HTML5 is done, but two groups still wrestle over Web’s future

The following blog is an excerpt from the article ‘HTML5 is done, but two groups still wrestle over Web’s future’ by   

The World Wide Web Consortium finishes an update to this seminal Internet technology, but with two organizations in charge of the same Web standard, charting the Web’s future is a mess.

After a nearly 15-year gap, the World Wide Web Consortium said Tuesday it’s done standardizing the new version 5 of HTML, one of the two fundamental technologies that makes the Web work.

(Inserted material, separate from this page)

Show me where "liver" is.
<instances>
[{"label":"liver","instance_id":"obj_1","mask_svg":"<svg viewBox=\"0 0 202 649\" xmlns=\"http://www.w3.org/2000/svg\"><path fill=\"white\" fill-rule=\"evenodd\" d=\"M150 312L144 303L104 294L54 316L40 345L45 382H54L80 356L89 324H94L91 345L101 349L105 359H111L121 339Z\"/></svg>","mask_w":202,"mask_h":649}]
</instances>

But while HTML5 is finished, a tug-of-war over how to set such standards — and therefore how to chart the future of the Web — is far from over. That’s because a second organization, the Web Hypertext Applications Technology Working Group, is also in charge of HTML, and a rift between the two appears to be widening instead of closing.

The tension between the W3C and the WHATWG has been present for years, but it’s got new consequences now: anything that slows the improvement of the Web means programmers are more likely to devote their energies to writing apps for smartphones and tablets running on Apple’s iOS and Google’s Android operating systems instead of HTML5. When making their mobile operating systems, Google and Apple aren’t held back by the slower consensus-building processes used to make industry standards like HTML appeal to the broadest range of parties.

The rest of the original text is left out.